2040年の介護保険をどう守る?厚労省「サービス提供体制検討会」と社会保障審議会介護保険部会の最新論点をやさしく解説
ライター:101LIFE 編集部

背景と2040年問題

介護保険制度は2000年に創設され、3年ごとに見直しを重ねてきました。ところが2040年前後には団塊ジュニア世代が後期高齢者となり、高齢者人口は約3,900万人でピークを迎えると推計されています。要介護(要支援)認定者も現行より4割近く増える見通しで、保険財政やサービス基盤の維持が大きな課題になります。

同時に出生数の減少によって保険料を支える生産年齢人口は急速に縮小し、厚生労働省は2025年比で介護人材が約69万人不足する可能性を示しています。こうした背景を踏まえ、政府は給付と負担のバランス、地域包括ケアの再構築、DX・ロボット活用などを総合的に検討し、制度の持続可能性を高める方針を掲げています。詳細は2040年を展望した社会保障・働き方改革本部をご参照ください。

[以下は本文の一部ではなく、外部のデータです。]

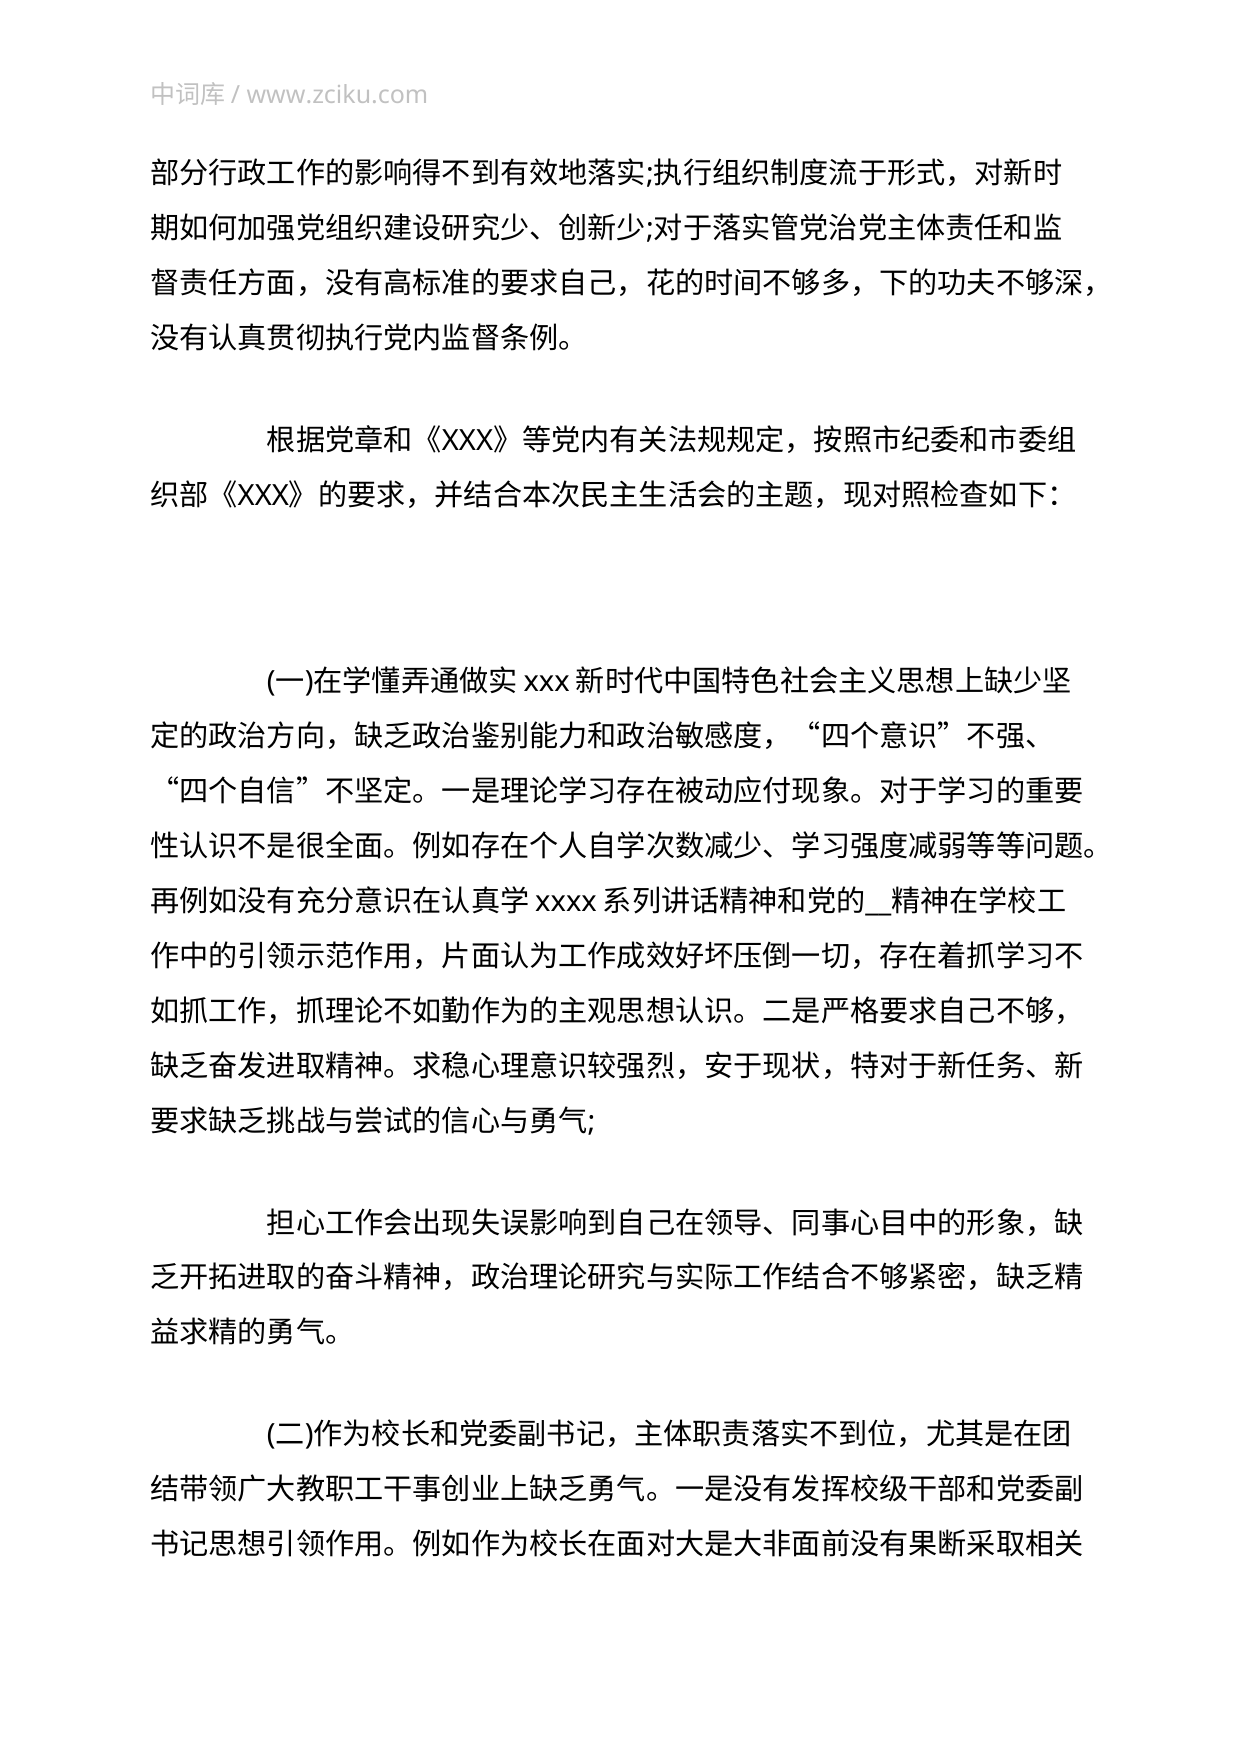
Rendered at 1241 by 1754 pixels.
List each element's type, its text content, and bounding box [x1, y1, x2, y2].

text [150, 1411, 1090, 1563]
text 担心工作会出现失误影响到自己在领导、同事心目中的形象，缺乏开拓进取的奋斗精神，政治理论研究与实际工作结合不够紧密，缺乏精益求精的勇气。 [150, 1199, 1090, 1351]
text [150, 150, 1090, 357]
text (一)在学懂弄通做实xxx新时代中国特色社会主义思想上缺少坚定的政治方向，缺乏政治鉴别能力和政治敏感度，“四个意识”不强、“四个自信”不坚定。一是理论学习存在被动应付现象。对于学习的重要性认识不是很全面。例如存在个人自学次数减少、学习强度减弱等等问题。再例如没有充分意识在认真学xxxx系列讲话精神和党的__精神在学校工作中的引领示范作用，片面认为工作成效好坏压倒一切，存在着抓学习不如抓工作，抓理论不如勤作为的主观思想认识。二是严格要求自己不够，缺乏奋发进取精神。求稳心理意识较强烈，安于现状，特对于新任务、新要求缺乏挑战与尝试的信心与勇气; [150, 658, 1090, 1139]
text 根据党章和《XXX》等党内有关法规规定，按照市纪委和市委组织部《XXX》的要求，并结合本次民主生活会的主题，现对照检查如下： [150, 417, 1090, 514]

「2040年に向けたサービス提供体制等のあり方」検討会の中間整理

厚生労働省は2025年1月に有識者や関係団体から成る「2040年に向けたサービス提供体制等のあり方検討会」を設置し、同年4月に中間とりまとめ、7月に最終とりまとめを公表しました。資料はとりまとめ本文(厚労省)で確認できます。

  • 地域完結型のケア―市町村の総合事業を拡充し、通い・訪問・泊まりの機能を柔軟化。
  • 人材確保・処遇改善―賃金水準の引上げとキャリアパス整備、タスクシフト推進。
  • 生産性向上―介護記録の標準化・ロボット導入を支援し、1人当たりサービス提供量を維持。
  • 利用者負担の在り方―多床室の室料負担や高所得者の2割負担見直しを論点として整理。

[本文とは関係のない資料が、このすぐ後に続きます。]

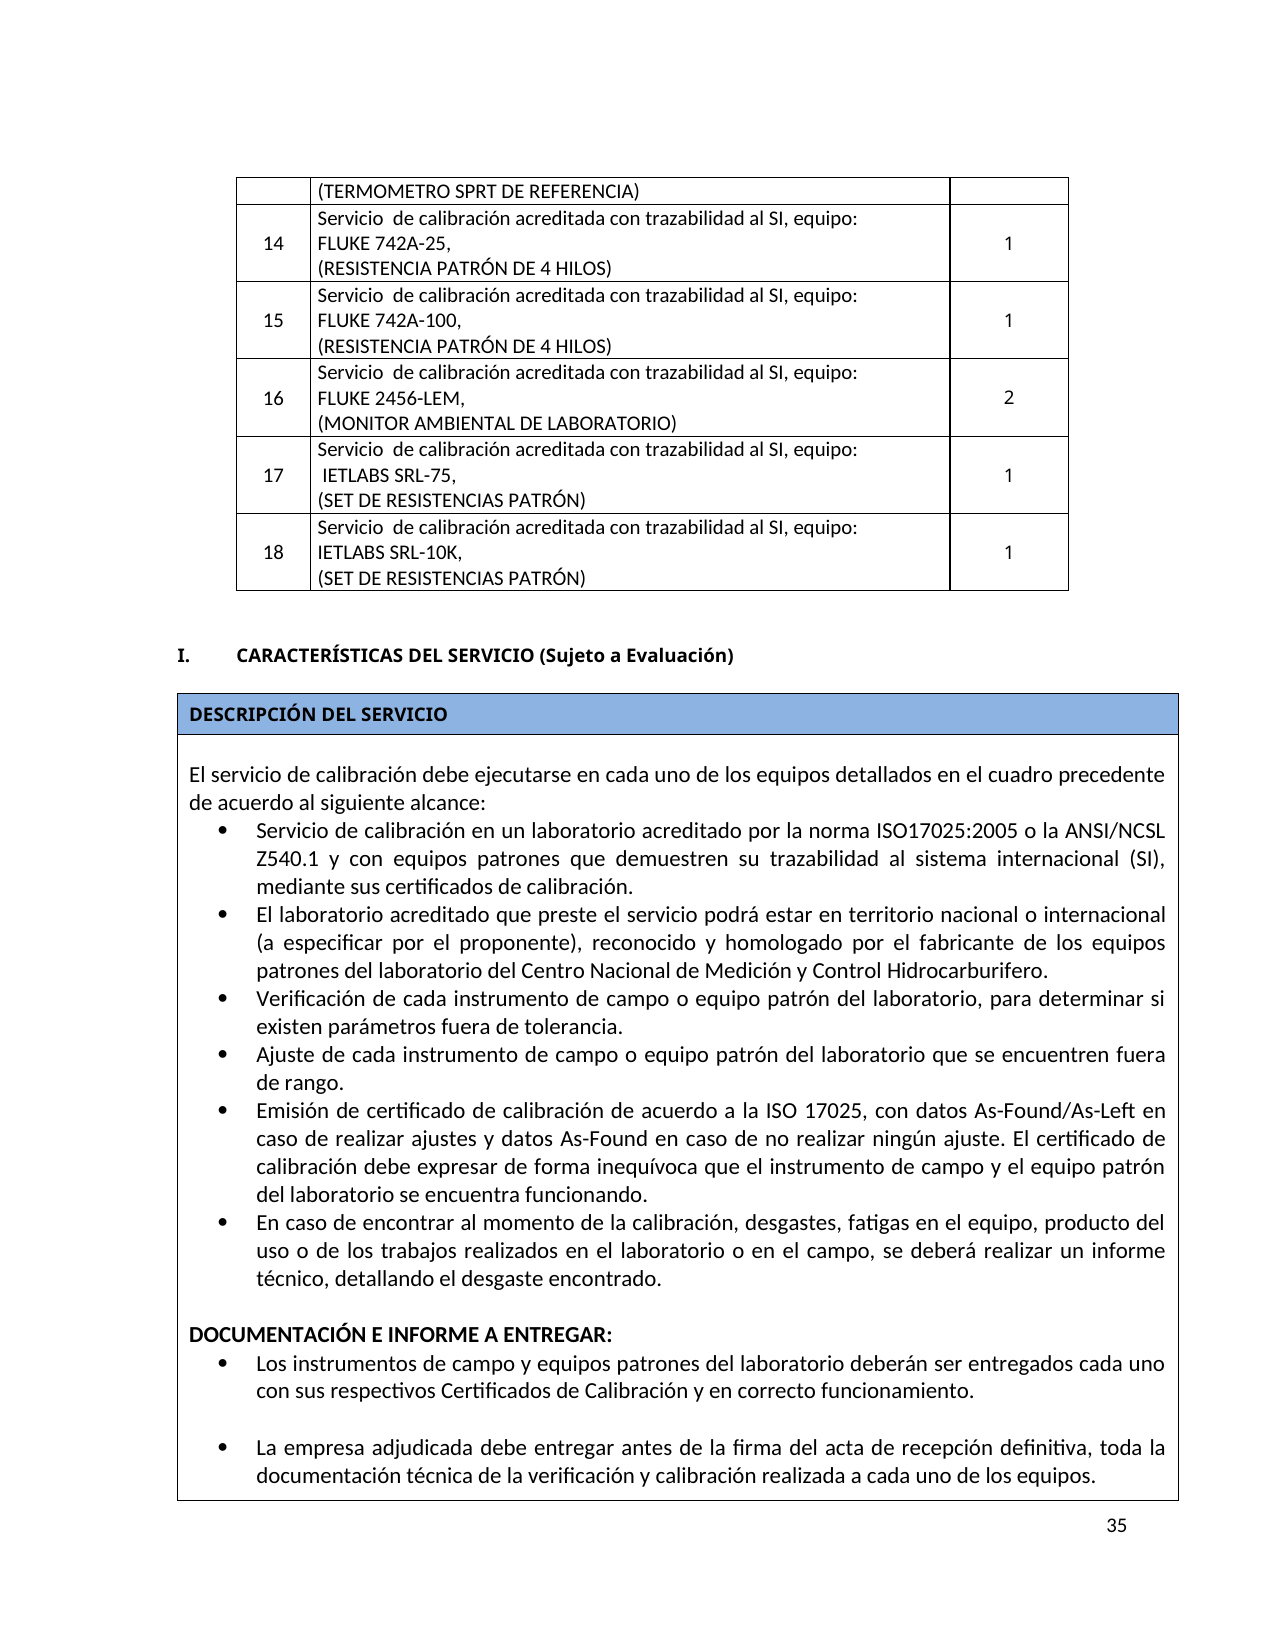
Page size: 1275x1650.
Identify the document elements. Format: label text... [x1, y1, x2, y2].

table_header DESCRIPCIÓN DEL SERVICIO [178, 694, 1178, 734]
table_cell 1 [951, 514, 1068, 590]
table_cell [311, 178, 949, 204]
list CARACTERÍSTICAS DEL SERVICIO (Sujeto a Evaluación) [177, 642, 1127, 668]
table_cell 18 [237, 514, 310, 590]
table_cell 13 [237, 178, 310, 204]
table_cell Servicio de calibración acreditada con trazabilidad al SI, equipo: IETLABS SRL-75, (SET DE RESISTENCIAS PATRÓN) [311, 437, 949, 513]
table_cell 1 [951, 205, 1068, 281]
table_cell 17 [237, 437, 310, 513]
table_cell Servicio de calibración acreditada con trazabilidad al SI, equipo: FLUKE 742A-100, (RESISTENCIA PATRÓN DE 4 HILOS) [311, 282, 949, 358]
table_cell Servicio de calibración acreditada con trazabilidad al SI, equipo: FLUKE 2456-LEM, (MONITOR AMBIENTAL DE LABORATORIO) [311, 359, 949, 436]
table_cell Servicio de calibración acreditada con trazabilidad al SI, equipo: IETLABS SRL-10K, (SET DE RESISTENCIAS PATRÓN) [311, 514, 949, 590]
table_cell 1 [951, 437, 1068, 513]
table_cell 14 [237, 205, 310, 281]
table_cell 16 [237, 359, 310, 436]
table_cell 2 [951, 359, 1068, 436]
table_cell 1 [951, 282, 1068, 358]
table_cell Servicio de calibración acreditada con trazabilidad al SI, equipo: FLUKE 742A-25, (RESISTENCIA PATRÓN DE 4 HILOS) [311, 205, 949, 281]
table_cell 1 [951, 178, 1068, 204]
table_cell 15 [237, 282, 310, 358]
table_cell El servicio de calibración debe ejecutarse en cada uno de los equipos detallados en el cuadro precedente de acuerdo al siguiente alcance: Servicio de calibración en un laboratorio acreditado por la norma ISO17025:2005 o la ANSI/NCSL Z540.1 y con equipos patrones que demuestren su trazabilidad al sistema internacional (SI), mediante sus certificados de calibración. El laboratorio acreditado que preste el servicio podrá estar en territorio nacional o internacional (a especificar por el proponente), reconocido y homologado por el fabricante de los equipos patrones del laboratorio del Centro Nacional de Medición y Control Hidrocarburifero. Verificación de cada instrumento de campo o equipo patrón del laboratorio, para determinar si existen parámetros fuera de tolerancia. Ajuste de cada instrumento de campo o equipo patrón del laboratorio que se encuentren fuera de rango. Emisión de certificado de calibración de acuerdo a la ISO 17025, con datos As-Found/As-Left en caso de realizar ajustes y datos As-Found en caso de no realizar ningún ajuste. El certificado de calibración debe expresar de forma inequívoca que el instrumento de campo y el equipo patrón del laboratorio se encuentra funcionando. En caso de encontrar al momento de la calibración, desgastes, fatigas en el equipo, producto del uso o de los trabajos realizados en el laboratorio o en el campo, se deberá realizar un informe técnico, detallando el desgaste encontrado. DOCUMENTACIÓN E INFORME A ENTREGAR: Los instrumentos de campo y equipos patrones del laboratorio deberán ser entregados cada uno con sus respectivos Certificados de Calibración y en correcto funcionamiento. La empresa adjudicada debe entregar antes de la firma del acta de recepción definitiva, toda la documentación técnica de la verificación y calibración realizada a cada uno de los equipos. [178, 735, 1178, 1500]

検討会は今後、論点を社会保障審議会介護保険部会へ報告し、法改正案の具体化を後押しするとしています。

社会保障審議会介護保険部会での主な論点

介護保険制度改正を直接審議するのが社会保障審議会介護保険部会です。第116回(2024年12月)以降、検討会報告を受けた論点整理が続いており、最新の議事資料は第116回部会資料第134回部会資料などで公開されています。

  • 給付・負担のバランス―2号被保険者(40~64歳)の保険料と公費負担割合の再検討。
  • 介護報酬と人員基準―訪問系・施設系サービスの報酬体系を再構築し、生産性指標を導入。
  • 総合事業の全国展開―市町村裁量を高める一方で、サービス質の把握に共通指標を設定。
  • ICT・標準化―2028年度までに介護記録の様式統一とデータ連携基盤を義務化する方向で合意。

今後の改正スケジュールと現場への影響

部会では2026年秋までに意見書を取りまとめ、2027年通常国会への介護保険法改正案提出を目指す工程(第116回資料1「今後のスケジュール(案)」)が示されています。改正内容は2027年度報酬改定とともに段階的に施行される予定です。

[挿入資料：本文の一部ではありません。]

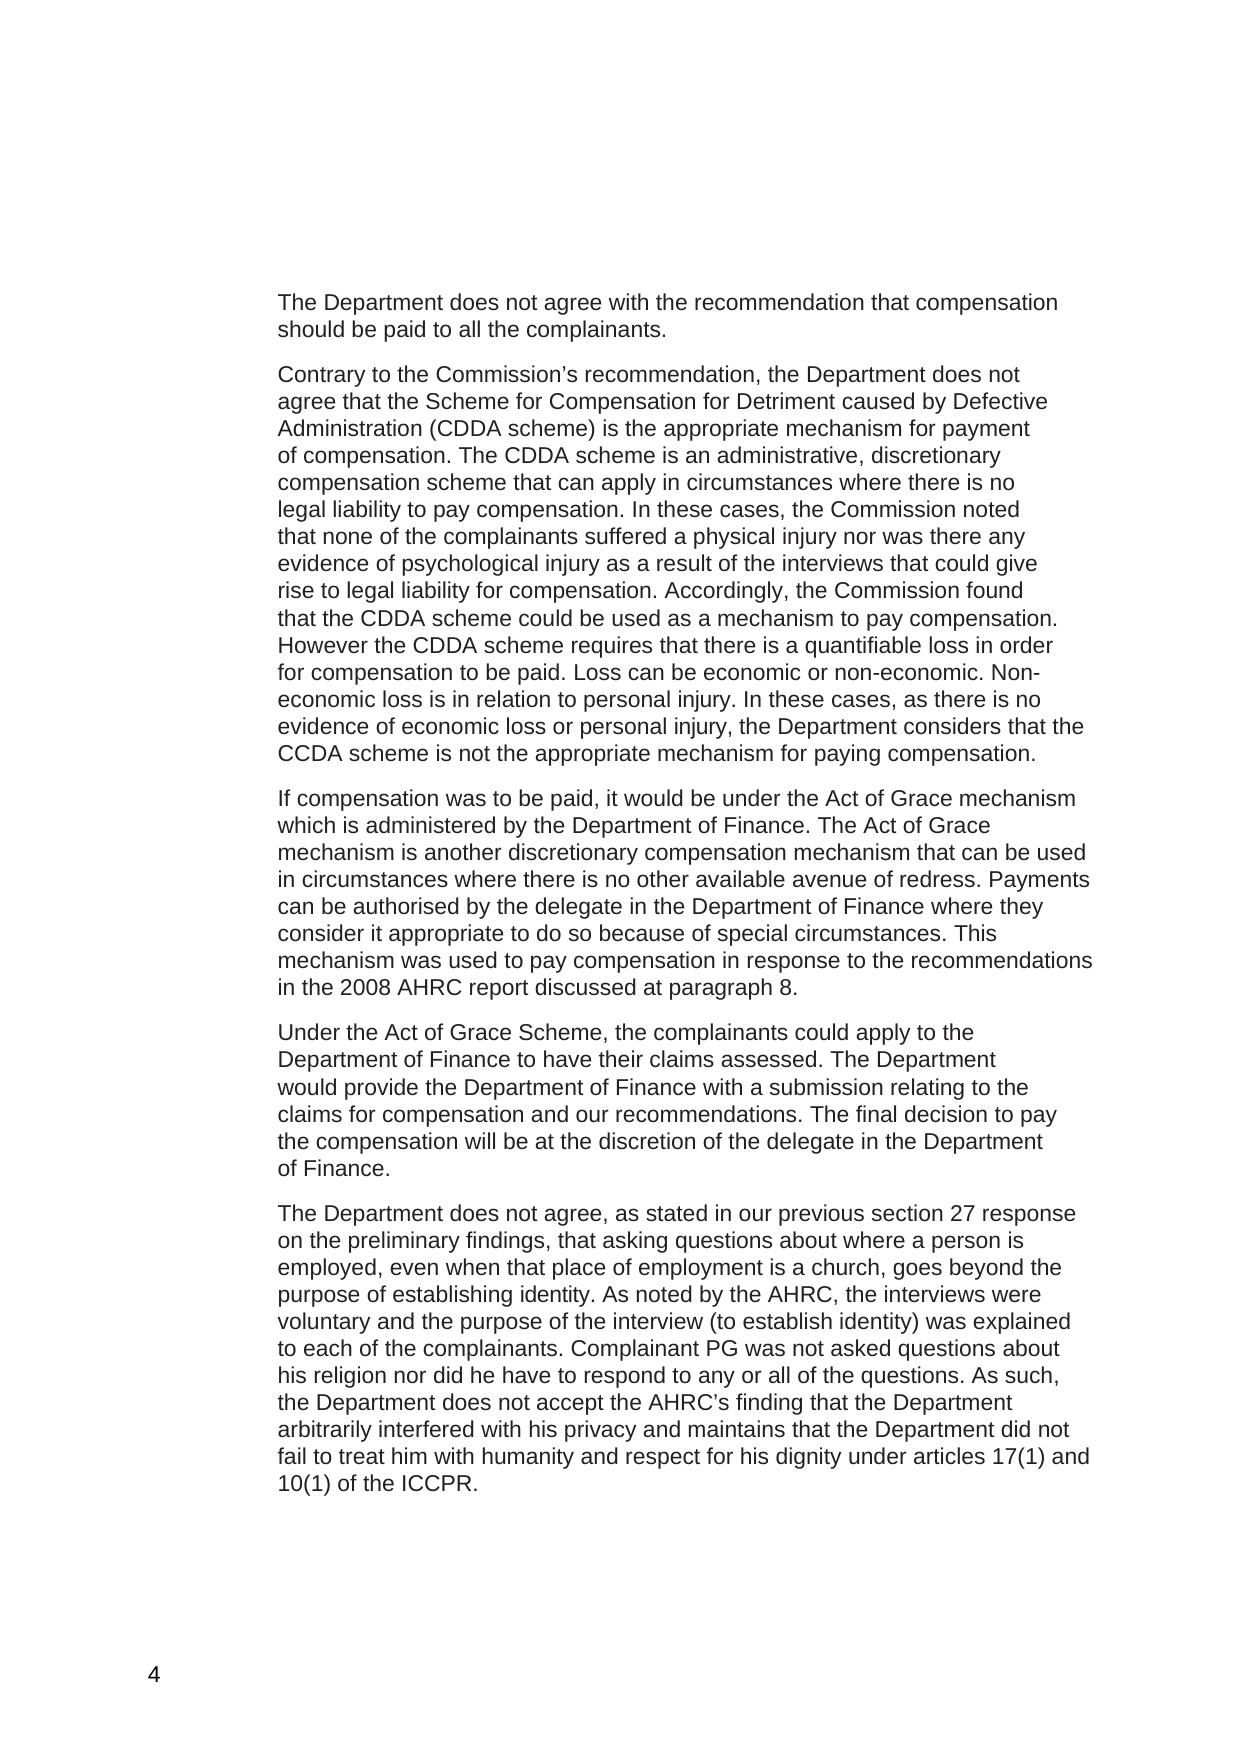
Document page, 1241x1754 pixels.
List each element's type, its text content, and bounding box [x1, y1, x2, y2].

text Under the Act of Grace Scheme, the complainants could apply to the Department of Finance to have their claims assessed. The Department would provide the Department of Finance with a submission relating to the claims for compensation and our recommendations. The final decision to pay the compensation will be at the discretion of the delegate in the Department of Finance. [277, 1019, 1062, 1181]
text Contrary to the Commission’s recommendation, the Department does not agree that the Scheme for Compensation for Detriment caused by Defective Administration (CDDA scheme) is the appropriate mechanism for payment of compensation. The CDDA scheme is an administrative, discretionary compensation scheme that can apply in circumstances where there is no legal liability to pay compensation. In these cases, the Commission noted that none of the complainants suffered a physical injury nor was there any evidence of psychological injury as a result of the interviews that could give rise to legal liability for compensation. Accordingly, the Commission found [277, 361, 1049, 604]
text that the CDDA scheme could be used as a mechanism to pay compensation. However the CDDA scheme requires that there is a quantifiable loss in order for compensation to be paid. Loss can be economic or non-economic. Non- economic loss is in relation to personal injury. In these cases, as there is no evidence of economic loss or personal injury, the Department considers that the CCDA scheme is not the appropriate mechanism for paying compensation. [277, 604, 1085, 766]
text The Department does not agree with the recommendation that compensation should be paid to all the complainants. [277, 289, 1060, 342]
text If compensation was to be paid, it would be under the Act of Grace mechanism which is administered by the Department of Finance. The Act of Grace mechanism is another discretionary compensation mechanism that can be used in circumstances where there is no other available avenue of redress. Payments can be authorised by the delegate in the Department of Finance where they consider it appropriate to do so because of special circumstances. This mechanism was used to pay compensation in response to the recommendations in the 2008 AHRC report discussed at paragraph 8. [277, 785, 1094, 1001]
text The Department does not agree, as stated in our previous section 27 response on the preliminary findings, that asking questions about where a person is employed, even when that place of employment is a church, goes beyond the purpose of establishing identity. As noted by the AHRC, the interviews were voluntary and the purpose of the interview (to establish identity) was explained to each of the complainants. Complainant PG was not asked questions about his religion nor did he have to respond to any or all of the questions. As such, the Department does not accept the AHRC’s finding that the Department arbitrarily interfered with his privacy and maintains that the Department did not fail to treat him with humanity and respect for his dignity under articles 17(1) and 10(1) of the ICCPR. [277, 1199, 1090, 1497]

事業者・自治体が早めに備えるポイントは次のとおりです。

  1. 介護DX補助金などを活用し、記録システムを標準仕様に更新。
  2. 処遇改善加算の一本化を見据え、賃金規程やキャリアラダーを再整備。
  3. 総合事業への移行・拡充を想定し、地域包括支援センターとの連携体制を強化。
  4. 利用者負担見直しに伴う説明責任に備え、周知資料を作成し家族説明を計画的に実施。

法案の詳細は今後の部会資料で更新されるため、公式サイトを定期的に確認しつつ、自法人の事業計画へ段階的に反映することが重要です。